PUNCH-DRUNK LOVE
***1/2 (out of ****)
Starring Adam Sandler, Emily Watson, Philip Seymour Hoffmann, and Luis Guzman
Directed & written by Paul Thomas Anderson
2002 R
Dozen-or-So Best Films of 2002

I always liked Adam Sandler on “Saturday Night Live” and, in short spurts, I even enjoy the adolescent vulgarity of his comedy albums.  I have fond memories of listening to him shriek “I’m comin’ outta da booth!” on his album “They’re All Gonna Laugh At You.”  His basic persona in his comedy sketches and films remains the same, in much the same way that Woody Allen plays the same insecure, leftist intellectual from movie to movie.  Sandler’s avatar has always been a soft-spoken but socially maladjusted nice guy who flies into rages, sometimes inexplicably, but sometimes at things the rest of us would like to fly into rages about.  There’s real pathos to this persona, but so far all of Sandler’s movies, like “The Waterboy” and “Billy Madison,” have been sloppily-directed junk comedies driven by recycled formulae to save the orphanage, the company, the farm, grandma’s house, or whatever.  Worse yet, Sandler has always made an enormous artistic cop-out in all of them by treating his persona like a joke; art is a revelation of some secret need in the artist, and despite the persona’s obvious importance to Sandler, he keeps treating it sarcastically, ironically.  This isn’t for real, he seems to be saying.  I’m just joking around.

Now along comes Paul Thomas Anderson’s “Punch-Drunk Love,” which is a movie I’ve been waiting for without even knowing it.  Sandler is still playing more-or-less the same guy he always plays, but now the persona is treated sincerely, and that makes all the difference in the world.  He’s lonely, inarticulate, quiet, but basically a nice man, with a deep-seeded need to be understood and appreciated, a need that comes out the only way he knows how:  in spurts of unprovoked rage.  “Punch-Drunk Love” also liberates Sandler from the worthless Screenwriting 101 contrivances of his previous films, instead giving his character the freedom to go where he might really go instead of simply marching from sketch to sketch toward a manipulative, meaningless climax.

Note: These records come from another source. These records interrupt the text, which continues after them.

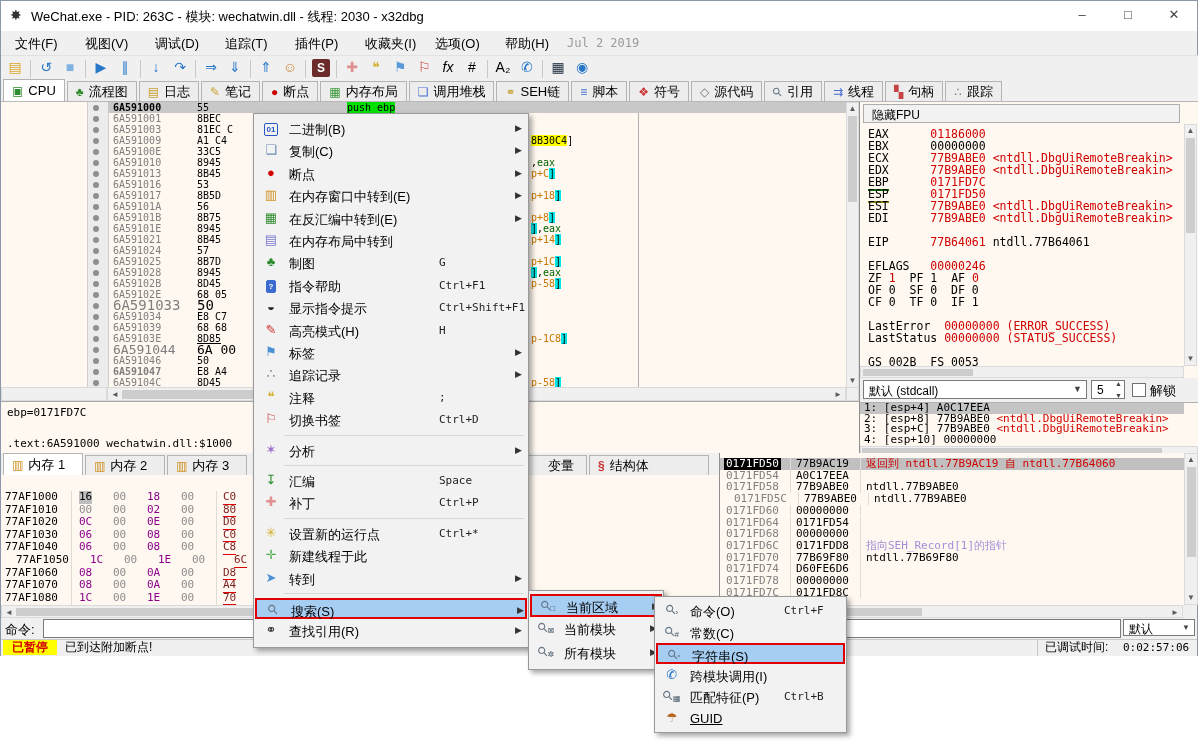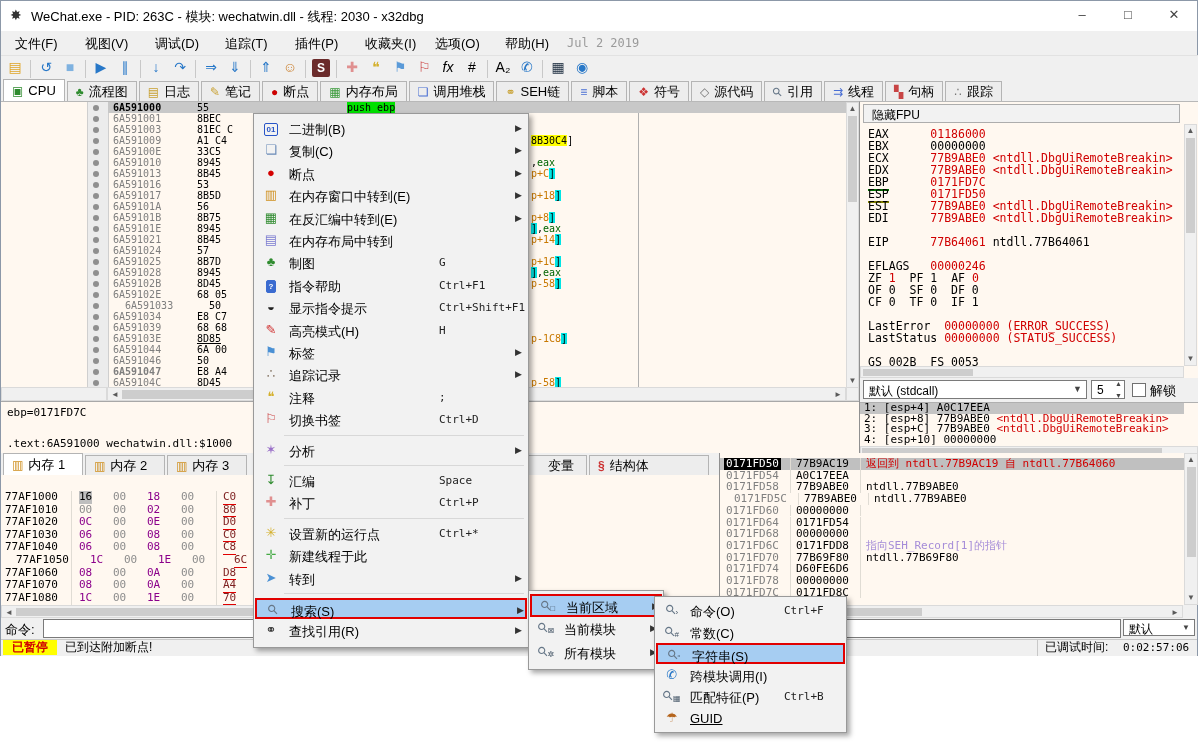--- a/index.html
+++ b/index.html
@@ -231,42 +231,42 @@
         <span style="position: absolute; left: 112px; color: rgb(126, 126, 126); font-weight: normal;">6A59102B</span>
         <span style="position: absolute; left: 196px; white-space: pre; max-width: 56px; overflow: hidden;"><span>8D45</span></span>
         <span style="position: absolute; left: 530px; white-space: pre;"><span class="c-o">p-58</span><span class="bg-c">]</span></span>
       </div>
       <div style="position: absolute; left: 92px; top: 189.5px; width: 6px; height: 6px; border-radius: 50%; background: rgb(143, 143, 143);"></div>
       <div class="mono" style="position: absolute; left: 0px; top: 187px; width: 845px; height: 11px; font-size: 10px; line-height: 11px;">
         <span style="position: absolute; left: 112px; color: rgb(126, 126, 126); font-weight: normal;">6A59102E</span>
         <span style="position: absolute; left: 196px; white-space: pre; max-width: 56px; overflow: hidden;"><span>68 05</span></span>
       </div>
       <div style="position: absolute; left: 92px; top: 200.5px; width: 6px; height: 6px; border-radius: 50%; background: rgb(143, 143, 143);"></div>
-      <div class="mono" style="position: absolute; left: 12px; top: 198px; width: 845px; height: 11px; font-size: 10px; line-height: 11px;">
+      <div class="mono" style="position: absolute; left: 0px; top: 198px; width: 845px; height: 11px; font-size: 14px; line-height: 11px;">
         <span style="position: absolute; left: 112px; color: rgb(126, 126, 126); font-weight: normal;">6A591033</span>
         <span style="position: absolute; left: 196px; white-space: pre; max-width: 56px; overflow: hidden;"><span>50</span></span>
       </div>
       <div style="position: absolute; left: 92px; top: 211.5px; width: 6px; height: 6px; border-radius: 50%; background: rgb(143, 143, 143);"></div>
       <div class="mono" style="position: absolute; left: 0px; top: 209px; width: 845px; height: 11px; font-size: 10px; line-height: 11px;">
         <span style="position: absolute; left: 112px; color: rgb(126, 126, 126); font-weight: normal;">6A591034</span>
         <span style="position: absolute; left: 196px; white-space: pre; max-width: 56px; overflow: hidden;"><span>E8 C7</span></span>
       </div>
       <div style="position: absolute; left: 92px; top: 222.5px; width: 6px; height: 6px; border-radius: 50%; background: rgb(143, 143, 143);"></div>
       <div class="mono" style="position: absolute; left: 0px; top: 220px; width: 845px; height: 11px; font-size: 10px; line-height: 11px;">
         <span style="position: absolute; left: 112px; color: rgb(126, 126, 126); font-weight: normal;">6A591039</span>
         <span style="position: absolute; left: 196px; white-space: pre; max-width: 56px; overflow: hidden;"><span>68 68</span></span>
       </div>
       <div style="position: absolute; left: 92px; top: 233.5px; width: 6px; height: 6px; border-radius: 50%; background: rgb(143, 143, 143);"></div>
       <div class="mono" style="position: absolute; left: 0px; top: 231px; width: 845px; height: 11px; font-size: 10px; line-height: 11px;">
         <span style="position: absolute; left: 112px; color: rgb(126, 126, 126); font-weight: normal;">6A59103E</span>
         <span style="position: absolute; left: 196px; white-space: pre; max-width: 56px; overflow: hidden; text-decoration: underline;"><span>8D85</span></span>
         <span style="position: absolute; left: 530px; white-space: pre;"><span class="c-o">p-1C8</span><span class="bg-c">]</span></span>
       </div>
       <div style="position: absolute; left: 92px; top: 244.5px; width: 6px; height: 6px; border-radius: 50%; background: rgb(143, 143, 143);"></div>
-      <div class="mono" style="position: absolute; left: 0px; top: 242px; width: 881px; height: 11px; font-size: 10px; line-height: 11px;">
+      <div class="mono" style="position: absolute; left: 0px; top: 242px; width: 881px; height: 11px; font-size: 13px; line-height: 11px;">
         <span style="position: absolute; left: 112px; color: rgb(126, 126, 126); font-weight: normal;">6A591044</span>
         <span style="position: absolute; left: 196px; white-space: pre; max-width: 56px; overflow: hidden;"><span>6A 00</span></span>
       </div>
       <div style="position: absolute; left: 92px; top: 255.5px; width: 6px; height: 6px; border-radius: 50%; background: rgb(143, 143, 143);"></div>
       <div class="mono" style="position: absolute; left: 0px; top: 253px; width: 845px; height: 11px; font-size: 10px; line-height: 11px;">
         <span style="position: absolute; left: 112px; color: rgb(126, 126, 126); font-weight: normal;">6A591046</span>
         <span style="position: absolute; left: 196px; white-space: pre; max-width: 56px; overflow: hidden;"><span>50</span></span>
       </div>
       <div style="position: absolute; left: 92px; top: 266.5px; width: 6px; height: 6px; border-radius: 50%; background: rgb(143, 143, 143);"></div>
       <div class="mono" style="position: absolute; left: 0px; top: 264px; width: 845px; height: 11px; font-size: 10px; line-height: 11px;">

But I’ve only said what “Punch-Drunk Love” isn’t, not what it is.  What it is is hard to describe, and The Wife and I are racking our collective brain to think of how to summarize it.  There’s a nice guy who doesn’t get along well with the world and has his personal demon.  He meets a nice girl but his demon keeps them from getting together, and he is able, with the help of her love, to reconcile himself with it.  But he must hit rock bottom first, his demon must grow to its largest before he is finally willing to confront it, and “Punch-Drunk Love” is his coming to terms with what’s inside him.

The nice guy is Barry (Adam Sandler), and it is crucial to “PDL” that we like his essence, even if he is rough around the edges.  It’s human nature to like what is downtrodden and despondent, and Barry is nothing if not likable in his strange way.  Financially he is a success—he owns a small business, distributing novelty plungers to hardware stores and hotels—but his demon is his inability to express himself, except in pleasant, uncertain banalities, or in spurts of furniture-breaking rage.  Where his anger comes from is hard to pinpoint, and he is teased and pecked at by seven sisters who genuinely care for him but don’t understand him.  He doesn’t know how to tell them to stop and we can feel an explosion building up inside him, until, at one of their birthday parties, he finds himself kicking out three floor-to-ceiling windows.  After ruining his sisters’ party, Barry calls a phone-sex company out of loneliness and finds himself talking to the tele-slut about his business portfolio and hopes to diversify.

The love of an honest woman comes from gentle, big-eyed Emily Watson, who is herself a little offbeat and perfectly happy that he’s so silent.  Their romance is so tender in its bizarre way, even when their sweet nothings include the desire to smash the other’s face in with a sledgehammer.  In lieu of anything else to talk about on a date, Barry tells her about a radio personality to whom he likes to listen, and ends by saying “I always laugh at him, even when there’s no one else around.”  Barry hits rock bottom when he is targeted for extortion by the phone-sex company.  Faced by thugs who are almost maniacal in their greed for his $750, he finally learns that his banal politeness and reclusiveness won’t solve anything.  It doesn’t matter whether or not Barry succeeds in his crusade against the perverts, all that matters is that he learns to express his anger in, if not healthy ways, than in ways less unhealthy than bottling it up.  In the leader of the perverts (Philip Seymour Hoffmann) Barry finds an appropriate nemesis for all his anger, which he learns in this instance is righteous indignation.  He learns that sometimes it’s appropriate to be angry, to yell at his sisters, and to not be ashamed of what he wants.  (He learns the lesson too well and finds himself in a murderous rage toward his sister on the phone, but whatever.)